I didn't have my camera to hand at the time so thanks to John Marchant for the above photo.

Saturday, 6 October 2012

Brecks bash

Having not actually had much of a chance to play with the new camera and lens since I bought it a couple of weeks ago, the fine weather saw me out and about locally with camera in hand, just to see what it can do.
First stop was to look for Water Voles at a spot near Honington where I had been told they had been showing well, but despite morning and afternoon visits, no voles were seen, just a couple of Little Owls calling and a female Grey Wagtail did at least pose for a few photos.

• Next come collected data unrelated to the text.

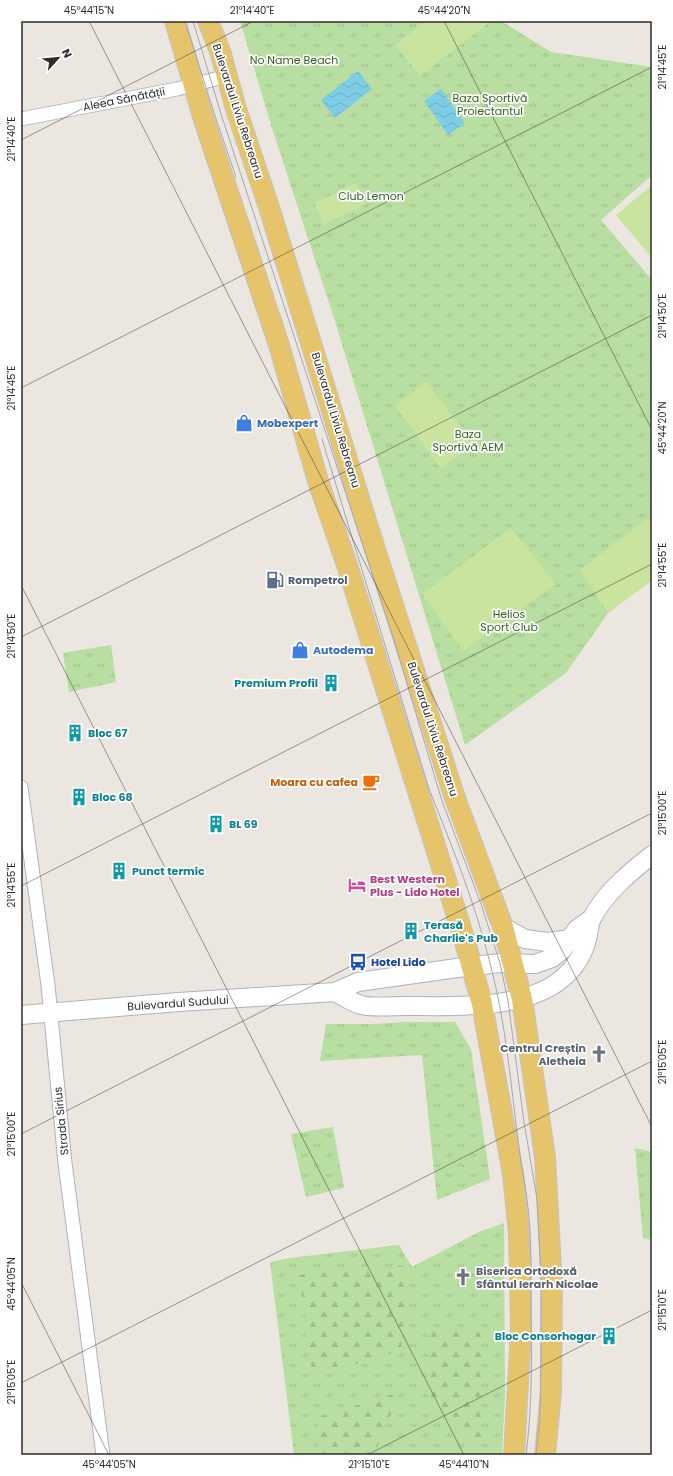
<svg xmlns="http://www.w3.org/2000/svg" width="673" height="1476" viewBox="0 0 673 1476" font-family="Poppins,sans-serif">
  <defs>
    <pattern id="grass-tufts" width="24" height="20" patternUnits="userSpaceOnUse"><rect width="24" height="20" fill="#b8dea1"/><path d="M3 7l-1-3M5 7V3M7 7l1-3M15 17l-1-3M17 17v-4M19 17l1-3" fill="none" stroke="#9ebf8b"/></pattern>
    <pattern id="forest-firs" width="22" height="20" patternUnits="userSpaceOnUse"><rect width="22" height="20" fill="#b8dea1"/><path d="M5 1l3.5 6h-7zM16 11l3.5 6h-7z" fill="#9ebf8b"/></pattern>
    <pattern id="water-waves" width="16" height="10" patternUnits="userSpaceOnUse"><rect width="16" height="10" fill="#7ccde5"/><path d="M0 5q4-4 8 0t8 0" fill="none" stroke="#6bb0c5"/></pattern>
  </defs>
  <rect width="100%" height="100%" fill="#ece6e0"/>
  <!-- grass -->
  <path fill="url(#grass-tufts)" d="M240 21H501L551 52 652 67V175L601 220 652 280V580L608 613 566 673 465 745 334 318 272 128Z
    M111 645 116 682 69 692 63 653Z
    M403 1022H455L471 1049 490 1179 437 1200 422 1055 320 1061 326 1024H376Z
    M333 1127 344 1188 306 1197 291 1134Z
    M635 1148 652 1152V1240L643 1238Z
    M504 1223 505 1394 502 1455H294L270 1262 290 1258 399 1245 412 1267 479 1232Z"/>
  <!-- forest -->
  <path fill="url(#forest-firs)" d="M409 1265 401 1350 363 1363 312 1372 299 1275Z
    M428 1330 481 1332V1454L428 1402Z
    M400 1392 377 1448 370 1455H319L317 1417Z"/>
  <!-- pitch -->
  <path fill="#c9e49e" d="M426 21H489L490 22 420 76 395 45Z
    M356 183 366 204 324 224 314 203Z
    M652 185V258L616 215Z
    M426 382 474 443 441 469 395 406Z
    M648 518 652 523V580L608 613 580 570Z
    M511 528 556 584 463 651 422 594Z"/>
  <!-- water -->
  <path fill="url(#water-waves)" d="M358 71 372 89 335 118 321 100Z
    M441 89 465 123 448 135 424 101Z"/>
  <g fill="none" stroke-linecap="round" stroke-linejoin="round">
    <!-- street casing -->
    <g stroke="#b0b2bb" stroke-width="15">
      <path id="street" d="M21 119 177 89 227 76
        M21 787 48 985 65 1163 103 1455"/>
    </g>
    <!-- secondary casing -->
    <g stroke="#b0b2bb" stroke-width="20">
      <path id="secondary" d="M503 927 525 939 547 942 571 939
        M335 992C343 996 352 1003 362 1005 369 1008 394 1006 404 1006 451 1006 530 1011 566 975 576 966 584 952 587 939 589 932 589 924 592 918 605 893 630 872 652 855
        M21 1015 179 1002 335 992 358 982 457 968 500 963 535 964 552 958 562 950 577 929 591 919"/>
    </g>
    <!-- primary casing -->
    <g stroke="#c4c4c4" stroke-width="22">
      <path id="primary" d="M175 21 204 120 279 345 318 481 348 568 464 938 482 1004 513 1174 519 1235 521 1330 514 1455
        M208 21 220 51 236 109 267 201 367 524 455 798 503 927 522 999 545 1157 552 1287 551 1392 545 1455"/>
    </g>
    <!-- street -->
    <use href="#street" stroke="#fff" stroke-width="13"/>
    <!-- secondary -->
    <use href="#secondary" stroke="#fff" stroke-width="18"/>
    <!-- primary -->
    <use href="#primary" stroke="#e5c46c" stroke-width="20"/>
    <!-- tram -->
    <path stroke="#a3a6b4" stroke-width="1" d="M185 21 215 116 236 177
      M193 21 221 114 394 640 442 801 481 904 500 963 508 1001 524 1122 537 1199 541 1275V1353L540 1416 536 1455
      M322 439 429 789C452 846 475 903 490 963 506 1023 511 1086 519 1148 521 1165 525 1182 527 1199 532 1235 531 1275 531 1312 532 1359 532 1408 526 1455"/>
  </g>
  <!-- ticks -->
  <path fill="none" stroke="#2c2c2c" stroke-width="1" stroke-opacity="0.45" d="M89 21 652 1127M444 21 652 430M21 140 254 21M21 388 652 67M21 585 464 1455M21 637 652 315M21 886 652 564M21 1134 652 813M21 1282 109 1455M21 1383 652 1061M367 1455 652 1310"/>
  <!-- icons -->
  <defs>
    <g id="shop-bare" transform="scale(1.38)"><path d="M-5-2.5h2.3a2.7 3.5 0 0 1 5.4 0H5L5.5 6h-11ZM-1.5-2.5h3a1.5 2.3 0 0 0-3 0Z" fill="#3f7fe0" stroke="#fff" stroke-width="2.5" paint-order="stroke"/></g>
    <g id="fuel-bare" transform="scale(1.38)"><path d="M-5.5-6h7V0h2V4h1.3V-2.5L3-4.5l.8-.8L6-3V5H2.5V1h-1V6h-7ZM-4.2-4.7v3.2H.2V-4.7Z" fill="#5c6f8a" stroke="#fff" stroke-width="2.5" paint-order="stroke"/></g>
    <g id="building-bare" transform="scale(1.38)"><path d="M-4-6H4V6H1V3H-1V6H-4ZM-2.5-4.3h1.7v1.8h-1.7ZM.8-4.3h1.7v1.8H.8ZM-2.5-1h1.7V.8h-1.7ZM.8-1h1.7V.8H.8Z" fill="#0f9aa8" stroke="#fff" stroke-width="2.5" paint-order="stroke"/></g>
    <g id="cafe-bare" transform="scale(1.38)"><path d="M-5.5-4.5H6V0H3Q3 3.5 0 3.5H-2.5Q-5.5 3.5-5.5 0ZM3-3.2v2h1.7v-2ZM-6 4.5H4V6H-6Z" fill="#e8710a" stroke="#fff" stroke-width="2.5" paint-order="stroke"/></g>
    <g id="hotel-bare" transform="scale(1.38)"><path d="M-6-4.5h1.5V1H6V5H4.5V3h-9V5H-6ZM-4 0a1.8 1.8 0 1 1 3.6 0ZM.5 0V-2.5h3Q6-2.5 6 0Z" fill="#d1479c" stroke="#fff" stroke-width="2.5" paint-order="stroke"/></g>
    <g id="bus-bare" transform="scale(1.38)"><path d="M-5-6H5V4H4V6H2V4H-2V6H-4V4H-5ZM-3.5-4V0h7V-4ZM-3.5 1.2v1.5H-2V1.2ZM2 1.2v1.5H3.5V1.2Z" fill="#1a4fb4" stroke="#fff" stroke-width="2.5" paint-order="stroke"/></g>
    <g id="church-bare" transform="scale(1.38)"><path d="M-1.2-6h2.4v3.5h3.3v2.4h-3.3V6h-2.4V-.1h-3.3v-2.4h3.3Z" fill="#6b7280" stroke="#fff" stroke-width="2.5" paint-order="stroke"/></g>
  </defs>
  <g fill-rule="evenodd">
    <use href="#shop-bare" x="244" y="423"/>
    <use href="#fuel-bare" x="275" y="580"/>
    <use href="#shop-bare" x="300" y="650"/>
    <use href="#building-bare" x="331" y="683"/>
    <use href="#building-bare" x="75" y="733"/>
    <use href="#cafe-bare" x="371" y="782"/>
    <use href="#building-bare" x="79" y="797"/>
    <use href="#building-bare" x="216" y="824"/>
    <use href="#building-bare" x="119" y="871"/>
    <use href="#hotel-bare" x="357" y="885"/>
    <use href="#building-bare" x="411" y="931"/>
    <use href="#bus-bare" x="358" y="962"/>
    <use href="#church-bare" x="599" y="1054"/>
    <use href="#church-bare" x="463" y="1277"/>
    <use href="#building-bare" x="609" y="1336"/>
  </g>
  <g text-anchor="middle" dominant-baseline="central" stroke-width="3.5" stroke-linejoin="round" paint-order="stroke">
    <!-- park labels -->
    <g font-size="11" fill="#326421" stroke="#fff">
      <text x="294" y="60">No Name Beach</text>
      <text x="490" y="98">Baza Sportivă<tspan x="490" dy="13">Proiectantul</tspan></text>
      <text x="371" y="196">Club Lemon</text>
      <text x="468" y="434">Baza<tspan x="468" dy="13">Sportivă AEM</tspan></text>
      <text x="509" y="614">Helios<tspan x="509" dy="13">Sport Club</tspan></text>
    </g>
    <!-- street labels -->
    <g font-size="11" fill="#2c2c2c" stroke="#fff">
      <text transform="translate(124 99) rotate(-11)">Aleea Sănătății</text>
      <text transform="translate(238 111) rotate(72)">Bulevardul Liviu Rebreanu</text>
      <text transform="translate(336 420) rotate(73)">Bulevardul Liviu Rebreanu</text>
      <text transform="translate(433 729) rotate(72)">Bulevardul Liviu Rebreanu</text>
      <text transform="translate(178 1003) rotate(-4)">Bulevardul Sudului</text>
      <text transform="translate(61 1121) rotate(-96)">Strada Sirius</text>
    </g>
    <!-- shop labels -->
    <g font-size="11" font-weight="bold" fill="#366cbe" stroke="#fff" text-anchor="start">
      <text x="257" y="423">Mobexpert</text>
      <text x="313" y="650">Autodema</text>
    </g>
    <!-- service labels -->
    <g font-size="11" font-weight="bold" fill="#4e5e75" stroke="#fff" text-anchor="start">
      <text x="288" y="580">Rompetrol</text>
    </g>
    <!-- culture labels -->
    <g font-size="11" font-weight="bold" fill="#0d838f" stroke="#fff" text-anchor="start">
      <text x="318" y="683" text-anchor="end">Premium Profil</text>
      <text x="88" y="733">Bloc 67</text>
      <text x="92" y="797">Bloc 68</text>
      <text x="229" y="824">BL 69</text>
      <text x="132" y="871">Punct termic</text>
      <text x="424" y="925">Terasă<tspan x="424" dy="13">Charlie's Pub</tspan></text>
      <text x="596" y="1336" text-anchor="end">Bloc Consorhogar</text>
    </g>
    <!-- food labels -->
    <g font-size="11" font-weight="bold" fill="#c56008" stroke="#fff" text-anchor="end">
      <text x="358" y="782">Moara cu cafea</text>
    </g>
    <!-- hotel labels -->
    <g font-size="11" font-weight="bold" fill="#b23c85" stroke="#fff" text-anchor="start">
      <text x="370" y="879">Best Western<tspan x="370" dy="13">Plus - Lido Hotel</tspan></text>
    </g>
    <!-- transit labels -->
    <g font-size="11" font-weight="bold" fill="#164399" stroke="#fff" text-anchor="start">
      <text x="371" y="962">Hotel Lido</text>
    </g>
    <!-- worship labels -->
    <g font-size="11" font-weight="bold" fill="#5b616d" stroke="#fff" text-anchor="end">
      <text x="586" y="1048">Centrul Creștin<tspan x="586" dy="13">Aletheia</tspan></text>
      <text x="476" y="1271" text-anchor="start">Biserica Ortodoxă<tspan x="476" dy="13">Sfântul Ierarh Nicolae</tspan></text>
    </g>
  </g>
  <!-- border -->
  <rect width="673" height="1476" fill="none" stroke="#ffffff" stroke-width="44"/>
  <!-- north arrow -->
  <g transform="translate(58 58) rotate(63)" stroke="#ffffff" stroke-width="3" paint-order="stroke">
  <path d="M0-3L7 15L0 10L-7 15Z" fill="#2c2c2c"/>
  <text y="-6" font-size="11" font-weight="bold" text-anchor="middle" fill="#2c2c2c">N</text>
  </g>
  <rect x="22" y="22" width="629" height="1432" fill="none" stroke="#2c2c2c" stroke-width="1.5"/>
  <g font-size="10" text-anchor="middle" fill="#2c2c2c">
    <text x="89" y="14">45°44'15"N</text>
    <text x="252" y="14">21°14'40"E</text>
    <text x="444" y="14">45°44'20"N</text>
    <text transform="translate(662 67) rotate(-90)" y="4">21°14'45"E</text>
    <text transform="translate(11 139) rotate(-90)" y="4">21°14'40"E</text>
    <text transform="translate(662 316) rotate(-90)" y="4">21°14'50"E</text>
    <text transform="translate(11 388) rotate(-90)" y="4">21°14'45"E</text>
    <text transform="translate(662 428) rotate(-90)" y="4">45°44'20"N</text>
    <text transform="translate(662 565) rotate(-90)" y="4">21°14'55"E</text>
    <text transform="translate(11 636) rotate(-90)" y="4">21°14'50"E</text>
    <text transform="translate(662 813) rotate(-90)" y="4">21°15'00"E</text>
    <text transform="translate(11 885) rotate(-90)" y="4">21°14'55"E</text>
    <text transform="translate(662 1062) rotate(-90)" y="4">21°15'05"E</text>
    <text transform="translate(11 1134) rotate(-90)" y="4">21°15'00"E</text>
    <text transform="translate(11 1284) rotate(-90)" y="4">45°44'05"N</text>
    <text transform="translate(662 1310) rotate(-90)" y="4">21°15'10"E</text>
    <text transform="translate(11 1382) rotate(-90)" y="4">21°15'05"E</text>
    <text x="109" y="1468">45°44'05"N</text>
    <text x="369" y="1468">21°15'10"E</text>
    <text x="464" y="1468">45°44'10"N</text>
  </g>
</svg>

Next stop was a trip down the BTO's Nunnery Lakes reserve.  If there's one thing you can guarantee here is the local Canada Geese and Mallards on the river by the car park will be there and if nothing else, they are quite good for photographing close up, giving the VR on the lens a good test.

Further down the reserve, it was fairly quiet, a flyover Redpoll and Siskin and the first autumn Skylarks, though a Chiffchaff posed for a photo on a Hawthorn bush and shortly afterwards was singing in the October sunshine, quite why these birds do this yet no other summer migrant (I can think of) sings at this time of year.

On the way home in the evening froma  second look for Water Voles, a Brown Hare near Knettishall Heath probably knew the light wasn't the best for photography and so wasn't in a hurry to avoid having its photograph taken, with the glorious evening light having just vanished behind the trees.